Di mata Prof. Arief, Bung Moegi bukan hanya tokoh GMNI garis keras. Ia adalah “preman intelek” yang mengajarkan arti keberanian dan kesetiaan terhadap ajaran marhaenisme serta Pancasila. “Mas Moegi selalu memberikan contoh keberanian untuk tetap berada di garis marhaenisme yang berpihak pada rakyat tanpa pandang bulu,” kenang Prof. Arief.
Namun, keberanian Bung Moegi tidak menjadikannya sosok yang arogan atau anti-ilmu. Justru, ia berpadu kontras dengan sosok Yana Dewata—teman seperjuangan yang dikenal sebagai GMNI intelektual kampus. “Saya terinspirasi menggabungkan model keduanya: keberanian ala Moegi dan intelektualitas ala Yana,” ujar Prof.

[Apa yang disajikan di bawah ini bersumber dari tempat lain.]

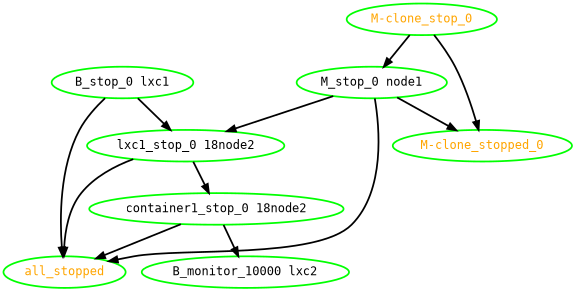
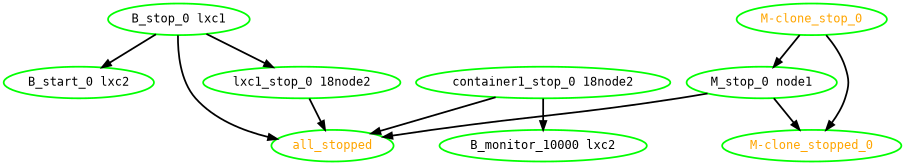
  digraph {
    fontname="DejaVu Sans Mono"
    node [color=green fontcolor=black fontname="DejaVu Sans Mono" style=bold]
    edge [fontname="DejaVu Sans Mono" style=bold]
    "B_stop_0 lxc1"
+   "B_start_0 lxc2"
    all_stopped [fontcolor=orange]
    "lxc1_stop_0 18node2"
    "container1_stop_0 18node2"
    "B_monitor_10000 lxc2"
    "M-clone_stop_0" [fontcolor=orange]
    "M-clone_stopped_0" [fontcolor=orange]
    n9 [label="M_stop_0 node1"]
+   "B_stop_0 lxc1" -> "B_start_0 lxc2"
    "B_stop_0 lxc1" -> all_stopped
    "B_stop_0 lxc1" -> "lxc1_stop_0 18node2"
    "lxc1_stop_0 18node2" -> all_stopped
-   "lxc1_stop_0 18node2" -> "container1_stop_0 18node2"
    "container1_stop_0 18node2" -> all_stopped
    "container1_stop_0 18node2" -> "B_monitor_10000 lxc2"
    "M-clone_stop_0" -> "M-clone_stopped_0"
    "M-clone_stop_0" -> n9
    n9 -> all_stopped
-   n9 -> "lxc1_stop_0 18node2"
    n9 -> "M-clone_stopped_0"
  }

Arief, mencerminkan jalan yang kemudian ia tempuh dalam karier akademik dan kepemimpinan.
Salah satu kenangan lucu namun bermakna adalah saat Bung Moegi harus menghadapi ujian skripsi. Ironisnya, sang senior yang garang dan penuh percaya diri itu justru terlihat gugup ketika berhadapan dengan pembimbingnya—alm. Prof. Soedarto, tokoh besar hukum pidana Indonesia dan Rektor Undip kala itu. “Beliau sangat pemberani, tapi menghadapi Prof. Soedarto tampak takut dan sangat menghormatinya,” kisah Prof. Arief sambil tertawa. Saat itu, Prof. Arief yang lebih muda justru sudah lebih dulu lulus dan menjadi asisten dosen, bahkan mendampingi Bung Moegi saat ujian skripsinya.

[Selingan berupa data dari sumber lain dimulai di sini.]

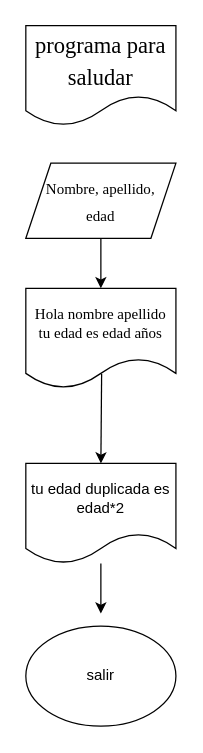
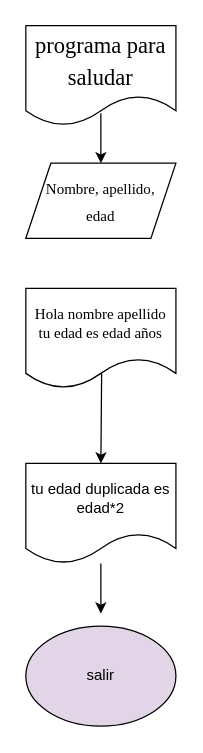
  <mxCell id="0" />
  <mxCell id="1" parent="0" />
+ <mxCell id="2" style="edgeStyle=none;html=1;entryX=0.5;entryY=0;entryDx=0;entryDy=0;fontFamily=Verdana;fontSize=18;exitX=0.5;exitY=0.875;exitDx=0;exitDy=0;exitPerimeter=0;" parent="1" source="3" target="5" edge="1"><mxGeometry relative="1" as="geometry"><mxPoint x="80" y="100" as="sourcePoint" /></mxGeometry></mxCell>
  <mxCell id="3" value="&lt;font style=&quot;font-size: 18px;&quot;&gt;programa para saludar&lt;/font&gt;" style="shape=document;whiteSpace=wrap;html=1;boundedLbl=1;fontFamily=Verdana;fontSize=21;" parent="1" vertex="1"><mxGeometry x="20" y="20" width="120" height="80" as="geometry" /></mxCell>
- <mxCell id="4" style="edgeStyle=none;html=1;entryX=0.5;entryY=0;entryDx=0;entryDy=0;fontFamily=Verdana;fontSize=12;" parent="1" source="5" target="7" edge="1"><mxGeometry relative="1" as="geometry" /></mxCell>
  <mxCell id="5" value="&lt;font style=&quot;font-size: 12px;&quot;&gt;Nombre, apellido, &lt;br&gt;edad&lt;/font&gt;" style="shape=parallelogram;perimeter=parallelogramPerimeter;whiteSpace=wrap;html=1;fixedSize=1;fontFamily=Verdana;fontSize=18;" parent="1" vertex="1"><mxGeometry x="20" y="130" width="120" height="60" as="geometry" /></mxCell>
  <mxCell id="6" style="edgeStyle=none;html=1;fontFamily=Verdana;fontSize=12;exitX=0.505;exitY=0.855;exitDx=0;exitDy=0;exitPerimeter=0;" parent="1" source="7" edge="1"><mxGeometry relative="1" as="geometry"><mxPoint x="80" y="370" as="targetPoint" /></mxGeometry></mxCell>
  <mxCell id="7" value="Hola nombre apellido&lt;br&gt;tu edad es edad años" style="shape=document;whiteSpace=wrap;html=1;boundedLbl=1;fontFamily=Verdana;fontSize=12;" parent="1" vertex="1"><mxGeometry x="20" y="230" width="120" height="80" as="geometry" /></mxCell>
  <mxCell id="8" style="edgeStyle=none;html=1;" edge="1" parent="1" source="9"><mxGeometry relative="1" as="geometry"><mxPoint x="80" y="490" as="targetPoint" /></mxGeometry></mxCell>
  <mxCell id="9" value="tu edad duplicada es edad*2" style="shape=document;whiteSpace=wrap;html=1;boundedLbl=1;" vertex="1" parent="1"><mxGeometry x="20" y="370" width="120" height="80" as="geometry" /></mxCell>
- <mxCell id="10" value="salir" style="ellipse;whiteSpace=wrap;html=1;" vertex="1" parent="1"><mxGeometry x="20" y="500" width="120" height="80" as="geometry" /></mxCell>
+ <mxCell id="10" value="salir" style="ellipse;whiteSpace=wrap;html=1;fillColor=#e1d5e7;" vertex="1" parent="1"><mxGeometry x="20" y="500" width="120" height="80" as="geometry" /></mxCell>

Kisah itu menjadi ironi manis: sang “preman kampus” yang vokal dan tegas di gelanggang mahasiswa ternyata tetap menjunjung tinggi adab akademik. Di situlah terlihat dimensi lain dari Bung Moegi—sosok yang bukan hanya keras kepala dalam prinsip, tapi juga lembut hati dalam menghormati guru dan ilmu.
Ketika ditanya soal kenangan terakhir, Prof. Arief menjawab lirih, “Terakhir setelah Lebaran, saya menengok beliau di rumahnya di Tegalsari. Beliau sudah dijaga putrinya dan… sudah tidak ingat saya.” Jawaban itu disampaikan dengan kesedihan yang dalam. Sosok senior yang dulu begitu tegas dan membara kini menua dalam diam, membawa kenangan yang tinggal dalam ingatan sahabat-sahabatnya.
Kepergian Bung Moegi meninggalkan duka mendalam. Bagi Prof. Arief, kehilangan ini bukan hanya kehilangan seorang teman atau senior, tetapi juga kehilangan salah satu simbol keberanian dan idealisme mahasiswa era 70-an. “Saya sangat kehilangan seorang senior yang pemberani,” ucapnya.
Bung Moegiono, dalam ingatan Prof. Arief Hidayat, adalah simbol dari generasi mahasiswa yang tak hanya kritis dan aktif, tetapi juga memiliki keberanian moral untuk berpihak pada rakyat, serta kesetiaan pada ideologi marhaenisme dan nilai-nilai Pancasila. Ia adalah contoh langka dari “preman intelek” yang gigih, setia, namun tetap rendah hati.
Dalam era ketika keberanian sering tergerus kompromi, kisah Bung Moegiono menjadi pengingat bahwa idealisme sejati tak pernah mati—ia hanya tinggal dalam hati mereka yang berani mengenang dan melanjutkan.